When the U.S. team cut funding for his sport leading up to the 2014 Sochi Olympics, he lived out of his truck in Park City, Utah, and trained without a coach. He finally made his Olympic dream a reality in 2014 when he competed as the only U.S. athlete in the parallel giant slalom event in Sochi, Russia. 

But Reiter’s Olympic career, and that of countless other snowboarders, is being unceremoniously cut short.

In August, the IOC announced its decision to remove parallel snowboard racing – an Olympic event since 2002 – from the 2018 and 2022 Winter Olympics. The committee said it wanted to focus on the crowd-pleasing snowboard big air discipline instead. Floored by the news, Reiter acted quickly and helped to form a multi-national group of snowboarders to retaliate. The group posted a petition on the website, pleading for the IOC to reverse its’ decision.

“We got 16,000 petition signatures from countries all over the world to try and stop it from being canceled,” he says. “But the IOC just completely turned a blind eye to it.”

Reiter did not give up. He put together a legal team and did something that no Olympic athlete has ever done before: he sued the IOC on behalf of his discipline.

“According to their own bylaws, the IOC can’t cancel an event within three years of the next Olympics,” Justin says. “Unfortunately I don’t believe the IOC represents what the Olympics stand for. They really display a disregard for the athletes overall.” 

The IOC, Reiter says, has been able to ignore criticism and complaints from athletes because that is the way it has always operated. A victory for Reiter and his team would create a new precedent and a more powerful voice for Olympic athletes.

Reiter and his legal team won the first step of their battle in September 2015 when the Swiss Court (the IOC is based in Switzerland) approved the lawsuit and allowed it to move forward. Valuable ground was lost in January when the Swiss court denied Reiter and his lawyers expedited process. This means a longer and more taxing legal campaign than initially thought. The next stage is a waiting game for the lawsuit to go to trial. 

Thedo Remmelink, Reiters’s snowboarding coach at the Steamboat Springs Winter Sports Club since 2002, has been with him through most of his snowboarding career.

“He really has a good sense of justice,” Remmelink says. “Justin came to me, and he told me, ‘I need to do this.’”

Despite his devotion to justice, Reiter is still fighting an uphill battle in terms of funding.

“They’re a large organization, so they’ll try to make it as cost-prohibitive and time-prohibitive as possible for us,” Reiter says. “To deal with that part of it, we’ve got a crowd-funding page on All of the proceeds go toward funding the lawyers. I’m very lucky to have those guys in my life. They’re the real heroes.”

“Everybody in Steamboat who knows me has been extremely supportive,” Reiter says. “Whether someone gives $1, or whether it’s $100, every little bit helps. There’s a group of people in Steamboat Springs doing what they can to help and most importantly, spreading the facts about what’s really going on here.”

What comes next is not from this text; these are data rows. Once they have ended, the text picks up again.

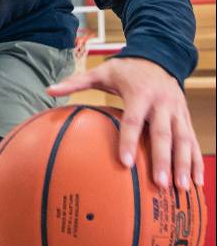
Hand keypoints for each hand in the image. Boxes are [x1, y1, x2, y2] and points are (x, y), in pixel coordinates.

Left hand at [48, 57, 202, 189]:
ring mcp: (177, 111)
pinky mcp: (186, 117)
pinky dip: (196, 161)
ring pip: (184, 140)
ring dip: (184, 165)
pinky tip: (197, 181)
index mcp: (140, 93)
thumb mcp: (100, 72)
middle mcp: (162, 103)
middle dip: (163, 160)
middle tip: (159, 184)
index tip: (126, 163)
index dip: (129, 141)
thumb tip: (48, 90)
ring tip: (181, 189)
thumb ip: (75, 82)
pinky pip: (194, 141)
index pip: (133, 120)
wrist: (158, 57)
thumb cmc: (125, 70)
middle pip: (163, 134)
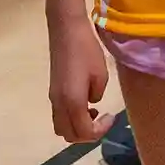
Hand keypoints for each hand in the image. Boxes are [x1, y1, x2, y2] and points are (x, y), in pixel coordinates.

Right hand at [47, 11, 112, 142]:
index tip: (112, 117)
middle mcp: (59, 104)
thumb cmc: (86, 50)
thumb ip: (97, 94)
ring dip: (77, 127)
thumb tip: (91, 101)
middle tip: (102, 120)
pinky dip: (71, 117)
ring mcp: (53, 97)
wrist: (66, 29)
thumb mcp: (101, 74)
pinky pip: (60, 115)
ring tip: (92, 112)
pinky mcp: (52, 90)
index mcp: (72, 102)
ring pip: (62, 127)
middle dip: (88, 134)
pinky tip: (84, 102)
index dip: (100, 131)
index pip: (84, 132)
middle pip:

“It’s definitely hard on him,” Remmelink says. ““Of course, it’s not an easy goal, but he has what it takes. I admire Justin a lot for taking this on.”

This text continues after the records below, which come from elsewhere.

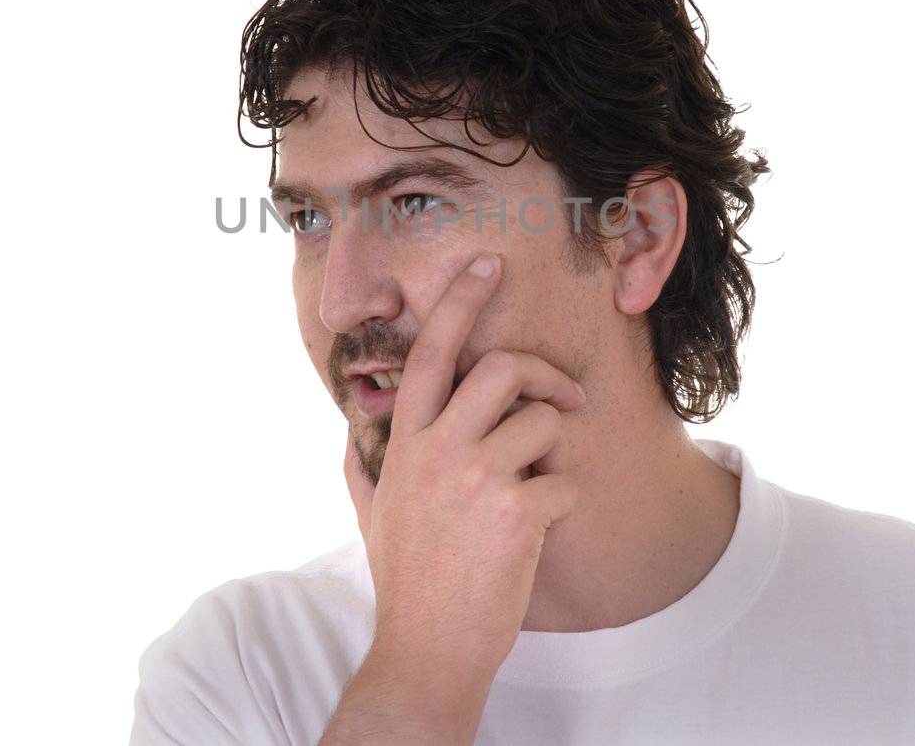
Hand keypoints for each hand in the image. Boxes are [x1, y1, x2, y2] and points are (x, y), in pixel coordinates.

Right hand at [341, 251, 586, 687]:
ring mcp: (476, 478)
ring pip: (543, 423)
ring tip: (538, 488)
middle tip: (567, 397)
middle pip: (502, 368)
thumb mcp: (370, 514)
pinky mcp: (516, 511)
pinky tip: (539, 534)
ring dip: (555, 453)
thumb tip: (348, 433)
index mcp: (405, 443)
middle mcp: (436, 450)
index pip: (433, 352)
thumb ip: (361, 465)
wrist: (426, 651)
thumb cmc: (407, 583)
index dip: (461, 301)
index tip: (488, 263)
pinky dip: (564, 505)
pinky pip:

Reiter admits that the legal battle has affected his performance on the slopes, but he never expected it to be easy.

“Carrying that extra weight is something I haven’t learned to navigate,” he says. “But I’m not putting my head down yet; I’m not giving up. This is something greater than me, so if I have to give up one season for this, so be it.

When people use words like “courageous” or “brave” to describe Reiter’s decision to challenge the IOC, his response is brief, humble and down-to-earth.

“I just saw a group that was doing something wrong, and I felt that doing the right thing was paramount,” he says. “To do what they did to a group of athletes is really a travesty.”